Russia has reportedly hacked into U.S. nuclear power plant systems as well as other energy companies, The Washington Post reported Saturday.
The government-backed cyber intrusion appears to be an attempt to size up the capabilities of the energy companies' networks, U.S. government officials told the newspaper.
The officials said the hackers appear to have accessed files related to the sites' business operations, like personnel. There were not signs that the hackers attempted to seize control of or disrupt the power systems.
The officials expressed concern about the hack, telling the Post that they may conduct additional and more severe cyberattacks on these sites in the future.

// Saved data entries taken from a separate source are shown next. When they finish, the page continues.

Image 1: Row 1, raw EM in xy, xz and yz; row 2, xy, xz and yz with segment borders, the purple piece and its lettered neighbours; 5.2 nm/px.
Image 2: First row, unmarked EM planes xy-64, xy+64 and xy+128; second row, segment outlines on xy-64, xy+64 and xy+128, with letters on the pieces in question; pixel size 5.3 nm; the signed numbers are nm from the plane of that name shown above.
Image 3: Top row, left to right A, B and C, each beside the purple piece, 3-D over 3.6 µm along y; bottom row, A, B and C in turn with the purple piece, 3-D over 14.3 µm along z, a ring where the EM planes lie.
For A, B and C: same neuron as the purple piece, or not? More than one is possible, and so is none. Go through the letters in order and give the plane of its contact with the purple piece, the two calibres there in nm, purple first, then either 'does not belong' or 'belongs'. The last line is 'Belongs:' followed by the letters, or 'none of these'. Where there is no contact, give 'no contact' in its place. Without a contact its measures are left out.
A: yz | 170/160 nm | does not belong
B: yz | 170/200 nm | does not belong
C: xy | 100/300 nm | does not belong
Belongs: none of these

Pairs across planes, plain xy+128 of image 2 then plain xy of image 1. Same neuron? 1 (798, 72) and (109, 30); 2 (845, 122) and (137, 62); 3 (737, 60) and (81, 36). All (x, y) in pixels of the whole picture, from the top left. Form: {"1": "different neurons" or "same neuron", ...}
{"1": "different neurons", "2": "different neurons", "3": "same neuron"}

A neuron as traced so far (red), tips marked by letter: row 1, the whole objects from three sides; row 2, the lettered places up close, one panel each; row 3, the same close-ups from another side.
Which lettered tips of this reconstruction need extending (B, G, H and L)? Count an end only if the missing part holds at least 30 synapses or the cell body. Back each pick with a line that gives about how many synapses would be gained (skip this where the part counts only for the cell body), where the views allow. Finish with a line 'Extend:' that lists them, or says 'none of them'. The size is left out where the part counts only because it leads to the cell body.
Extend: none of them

The FBI and the Department of Homeland Security warned the energy sector of the hacking threat late last month, Reuters reported at the time, although Russia was not then identified.
The Russian intrusions into these systems is the first known successful case of Russia hacking the nuclear-power-generation sites, multiple U.S. and industry officials told The Post.
The newspaper also reports that the National Security Agency detected the cyber activity by a government-backed Russian spy agency, the FSB. The NSA declined the Post’s requests for comment.
The report comes shortly after President Trump and Russian President Vladimir Putin on Saturday agreed to set up a bilateral cybersecurity working group.
Putin said the group would aim to "prevent interference in the domestic affairs of foreign states, primarily in Russia and the U.S."
The U.S. intelligence community concluded earlier this year that Russia interfered in the 2016 presidential election. Putin has repeatedly denied the allegations.